I already mentioned the two different reviews on her book, and how each one is perceived quite differently by me. Now along comes a third review of the same book, published in the Washington Post, but this time written by a "... an old-line physics prof...", which makes certain passages in the review even more puzzling. Try this one:
With one exception: the world inside the atom. I would suggest that this strange world is one place the brain is simply not wired to understand. Oh sure, we can write equations and predict the results of experiments to umpty-ump decimal places, but there remains something essentially unknowable about the inside of the atom. It is the challenge of taking on this world and, if not explaining it, at least explaining why it is unexplainable that Louisa Gilder tackles in The Age of Entanglement.

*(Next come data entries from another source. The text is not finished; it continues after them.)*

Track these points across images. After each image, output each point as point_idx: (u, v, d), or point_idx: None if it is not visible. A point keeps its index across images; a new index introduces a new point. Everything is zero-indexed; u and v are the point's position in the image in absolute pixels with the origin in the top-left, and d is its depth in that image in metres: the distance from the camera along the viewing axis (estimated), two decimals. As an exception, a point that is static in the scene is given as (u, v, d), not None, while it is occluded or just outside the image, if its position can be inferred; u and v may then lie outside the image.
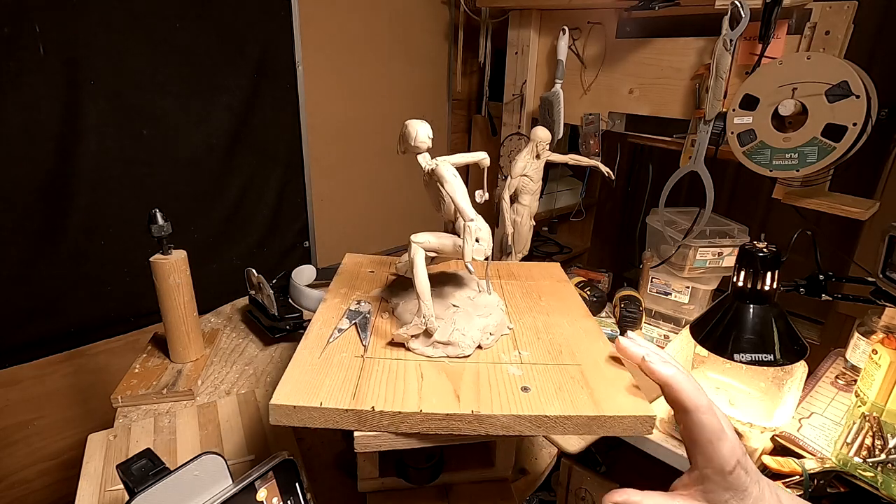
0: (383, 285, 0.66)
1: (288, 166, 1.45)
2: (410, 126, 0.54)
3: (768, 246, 0.81)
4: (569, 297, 0.67)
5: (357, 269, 0.71)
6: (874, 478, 0.76)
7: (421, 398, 0.44)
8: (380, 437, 0.43)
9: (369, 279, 0.68)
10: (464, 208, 0.50)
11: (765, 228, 1.74)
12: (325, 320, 0.56)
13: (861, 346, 1.07)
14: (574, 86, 1.35)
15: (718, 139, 1.08)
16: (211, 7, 1.17)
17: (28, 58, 0.97)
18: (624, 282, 1.40)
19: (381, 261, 0.75)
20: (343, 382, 0.45)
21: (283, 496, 0.43)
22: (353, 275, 0.69)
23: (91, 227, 1.12)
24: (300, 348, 0.50)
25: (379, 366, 0.49)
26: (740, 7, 0.95)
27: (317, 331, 0.54)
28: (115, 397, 0.72)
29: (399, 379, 0.47)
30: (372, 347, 0.51)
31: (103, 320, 1.20)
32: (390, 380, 0.46)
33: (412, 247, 0.52)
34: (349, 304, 0.59)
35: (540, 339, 0.55)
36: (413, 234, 0.53)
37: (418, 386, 0.46)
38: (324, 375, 0.46)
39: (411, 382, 0.46)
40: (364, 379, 0.46)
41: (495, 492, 0.53)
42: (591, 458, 1.33)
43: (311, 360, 0.48)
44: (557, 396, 0.45)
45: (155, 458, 0.42)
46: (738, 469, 0.38)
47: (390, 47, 1.62)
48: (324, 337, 0.53)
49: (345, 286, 0.65)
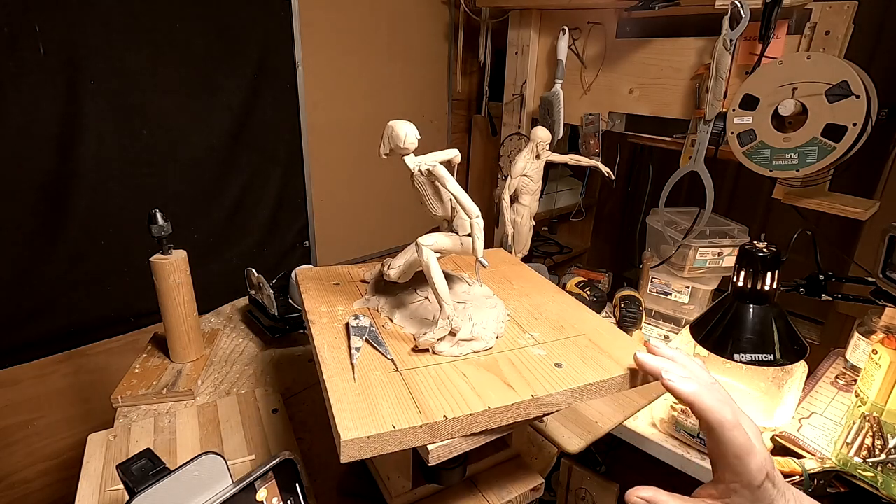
0: (361, 295, 0.62)
1: (288, 166, 1.45)
2: (398, 127, 0.52)
3: (768, 246, 0.81)
4: (533, 277, 0.69)
5: (319, 283, 0.65)
6: (874, 478, 0.76)
7: (480, 396, 0.44)
8: (451, 444, 0.43)
9: (341, 292, 0.64)
10: (469, 205, 0.50)
11: (765, 228, 1.74)
12: (330, 342, 0.52)
13: (861, 346, 1.07)
14: (574, 86, 1.35)
15: (718, 139, 1.08)
16: (211, 7, 1.17)
17: (28, 58, 0.97)
18: (624, 282, 1.40)
19: (336, 272, 0.69)
20: (398, 400, 0.44)
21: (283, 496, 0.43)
22: (321, 290, 0.64)
23: (91, 227, 1.12)
24: (329, 377, 0.46)
25: (419, 375, 0.47)
26: (740, 7, 0.95)
27: (330, 355, 0.50)
28: (115, 397, 0.72)
29: (448, 383, 0.46)
30: (397, 359, 0.50)
31: (103, 320, 1.20)
32: (440, 386, 0.46)
33: (423, 251, 0.51)
34: (344, 320, 0.56)
35: (538, 320, 0.58)
36: (420, 238, 0.52)
37: (469, 385, 0.46)
38: (374, 399, 0.44)
39: (460, 383, 0.46)
40: (416, 392, 0.45)
41: (515, 469, 0.56)
42: (591, 458, 1.33)
43: (349, 388, 0.45)
44: (587, 365, 0.49)
45: (155, 458, 0.42)
46: (766, 483, 0.37)
47: (390, 47, 1.62)
48: (343, 360, 0.49)
49: (321, 303, 0.60)
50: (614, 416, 0.77)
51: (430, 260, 0.50)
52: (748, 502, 0.37)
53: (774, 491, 0.38)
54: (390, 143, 0.53)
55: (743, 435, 0.37)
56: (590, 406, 0.78)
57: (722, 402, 0.38)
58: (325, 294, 0.63)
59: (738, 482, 0.37)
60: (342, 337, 0.53)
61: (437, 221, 0.57)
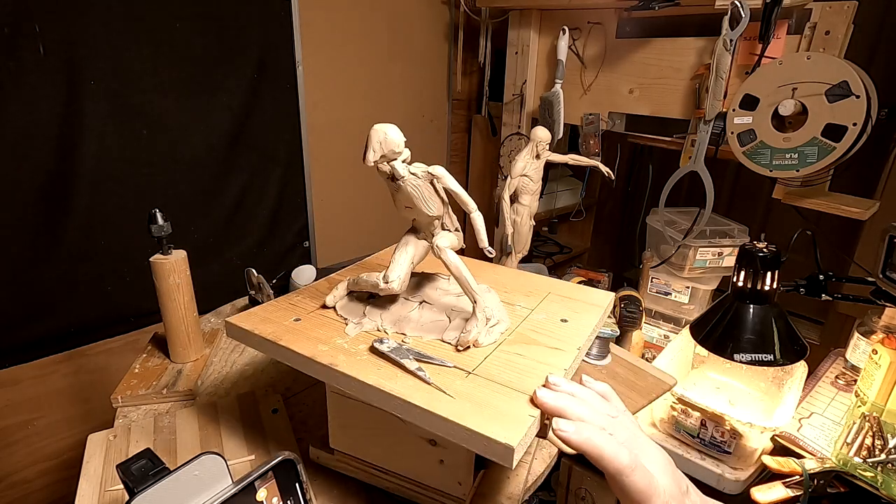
0: (337, 321, 0.57)
1: (288, 166, 1.45)
2: (392, 132, 0.50)
3: (768, 246, 0.81)
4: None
5: (279, 326, 0.56)
6: (874, 478, 0.76)
7: (548, 363, 0.49)
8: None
9: (315, 326, 0.56)
10: (469, 200, 0.54)
11: (765, 228, 1.74)
12: (382, 375, 0.47)
13: (861, 346, 1.07)
14: (574, 86, 1.35)
15: (718, 139, 1.08)
16: (211, 7, 1.17)
17: (28, 58, 0.97)
18: (624, 282, 1.40)
19: (282, 307, 0.60)
20: (504, 395, 0.44)
21: (283, 496, 0.43)
22: (292, 332, 0.54)
23: (91, 227, 1.12)
24: (432, 407, 0.43)
25: (497, 369, 0.49)
26: (740, 7, 0.95)
27: (400, 385, 0.46)
28: (115, 397, 0.72)
29: (516, 363, 0.50)
30: (458, 364, 0.49)
31: (103, 320, 1.20)
32: (514, 368, 0.49)
33: (447, 253, 0.53)
34: (371, 345, 0.51)
35: (508, 292, 0.64)
36: (438, 242, 0.53)
37: (532, 357, 0.50)
38: (495, 405, 0.43)
39: (523, 360, 0.50)
40: (504, 381, 0.46)
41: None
42: (591, 458, 1.33)
43: (459, 405, 0.43)
44: (579, 313, 0.60)
45: (155, 458, 0.42)
46: None
47: (390, 47, 1.62)
48: (413, 386, 0.46)
49: (314, 344, 0.52)
50: (614, 416, 0.77)
51: (457, 260, 0.53)
52: None
53: None
54: (383, 149, 0.50)
55: (643, 478, 0.37)
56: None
57: (617, 447, 0.37)
58: (304, 334, 0.54)
59: None
60: (383, 366, 0.49)
61: (423, 221, 0.55)
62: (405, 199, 0.53)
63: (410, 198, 0.53)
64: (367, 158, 0.51)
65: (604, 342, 0.90)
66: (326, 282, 0.68)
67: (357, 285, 0.59)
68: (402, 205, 0.54)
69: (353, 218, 1.68)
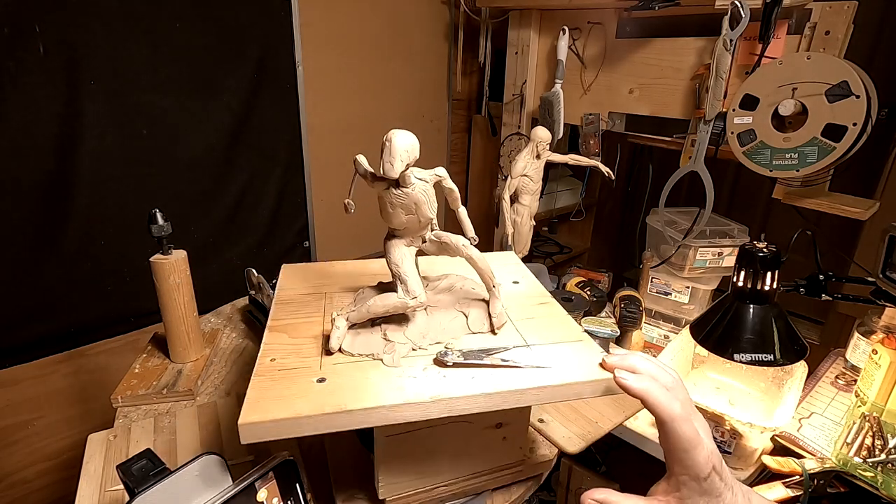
0: (378, 354, 0.50)
1: (288, 166, 1.44)
2: (414, 139, 0.47)
3: (768, 246, 0.81)
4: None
5: (315, 396, 0.44)
6: (874, 478, 0.76)
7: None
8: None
9: (350, 373, 0.47)
10: (459, 197, 0.56)
11: (765, 228, 1.74)
12: (477, 384, 0.46)
13: (861, 346, 1.07)
14: (574, 86, 1.35)
15: (718, 139, 1.08)
16: (211, 7, 1.17)
17: (28, 58, 0.97)
18: (624, 282, 1.40)
19: (274, 377, 0.47)
20: (578, 343, 0.53)
21: (283, 496, 0.43)
22: (340, 392, 0.45)
23: (91, 227, 1.12)
24: (548, 381, 0.46)
25: (538, 333, 0.55)
26: (740, 7, 0.95)
27: (503, 380, 0.46)
28: (115, 397, 0.72)
29: (555, 320, 0.57)
30: (514, 344, 0.53)
31: (103, 320, 1.20)
32: (562, 323, 0.57)
33: (472, 249, 0.54)
34: (435, 360, 0.49)
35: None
36: (461, 240, 0.53)
37: (559, 312, 0.59)
38: (572, 358, 0.50)
39: (560, 313, 0.58)
40: (569, 335, 0.54)
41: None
42: (591, 458, 1.33)
43: (556, 368, 0.48)
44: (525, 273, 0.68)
45: (155, 458, 0.42)
46: (712, 475, 0.38)
47: (390, 47, 1.62)
48: (500, 373, 0.47)
49: (380, 388, 0.45)
50: (614, 416, 0.77)
51: (480, 253, 0.54)
52: (696, 494, 0.39)
53: (721, 484, 0.39)
54: (408, 158, 0.47)
55: (691, 429, 0.39)
56: (590, 406, 0.78)
57: (671, 398, 0.40)
58: (353, 388, 0.45)
59: (686, 474, 0.39)
60: (450, 376, 0.47)
61: (421, 225, 0.53)
62: (408, 207, 0.51)
63: (417, 204, 0.50)
64: (395, 169, 0.46)
65: (604, 342, 0.90)
66: (284, 311, 0.59)
67: (369, 313, 0.51)
68: (401, 212, 0.51)
69: (353, 218, 1.67)
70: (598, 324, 1.10)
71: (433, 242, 0.54)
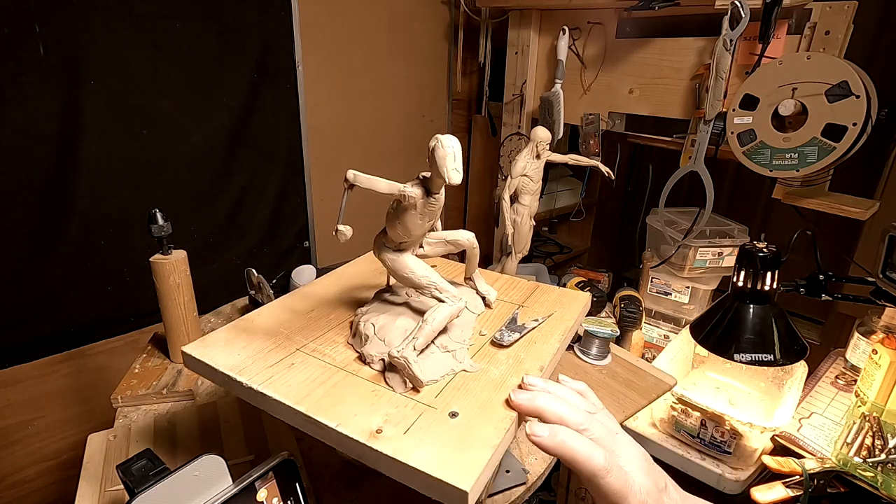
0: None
1: (288, 166, 1.44)
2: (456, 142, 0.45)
3: (768, 246, 0.81)
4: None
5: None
6: (874, 478, 0.76)
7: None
8: None
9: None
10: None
11: (765, 228, 1.74)
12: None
13: (861, 346, 1.07)
14: (574, 86, 1.35)
15: (718, 139, 1.08)
16: (211, 7, 1.17)
17: (28, 58, 0.97)
18: (624, 282, 1.40)
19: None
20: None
21: (283, 496, 0.43)
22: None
23: (91, 227, 1.11)
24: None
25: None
26: (740, 7, 0.95)
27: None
28: (115, 397, 0.72)
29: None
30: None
31: (103, 320, 1.20)
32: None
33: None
34: (492, 340, 0.52)
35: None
36: (469, 233, 0.55)
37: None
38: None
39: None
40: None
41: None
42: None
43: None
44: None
45: (155, 458, 0.42)
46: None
47: (390, 47, 1.62)
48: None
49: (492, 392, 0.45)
50: (614, 416, 0.77)
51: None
52: None
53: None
54: (456, 161, 0.45)
55: (618, 479, 0.36)
56: (590, 406, 0.78)
57: (591, 448, 0.37)
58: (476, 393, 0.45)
59: None
60: (506, 358, 0.50)
61: (426, 231, 0.54)
62: (434, 213, 0.49)
63: (436, 211, 0.49)
64: (459, 176, 0.44)
65: (604, 342, 0.90)
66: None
67: (434, 332, 0.49)
68: (427, 221, 0.49)
69: (353, 218, 1.68)
70: (598, 324, 1.10)
71: (435, 245, 0.54)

Some background: Inside the atom everything, including matter and energy, comes in little bundles called "quanta." (The name derives from the Latin for "bundle" or "heap.") The old word for the science of motion is "mechanics," so the science that applies inside the atom, the study of the motion of things that come in bundles, is called "quantum mechanics." The basics of the science were developed in the early 20th century, and a major shift in the field took place with the discovery of what is now called "entanglement," in the 1960s and '70s. Gilder, therefore, splits her narrative into two parts, one dealing with early developments, the other with entanglement and its ramifications.
I'm not sure if the reviewer is using the example of "inside the atom" because this is what Gilder is using, but this is rather misleading at best. QM isn't about everything "inside the atom". A free electron can also be governed by QM (see the double-slit expt using free electrons, or any low-energy electron diffraction (LEED), etc... etc.). Furthermore, technically, a conduction electron is not "inside the atom", but rather isn't localize to any particular atom or location. Yet, QM is certainly applicable and more accurate here.
One can, of course, see an inconsistent with the description because the book is also describing quantum entanglement, which typically is demonstrated using light OUTSIDE of an atom. So that passage quote above not only gives a misleading impression that QM is only inside an atom, but anyone paying attention would also be confused by it.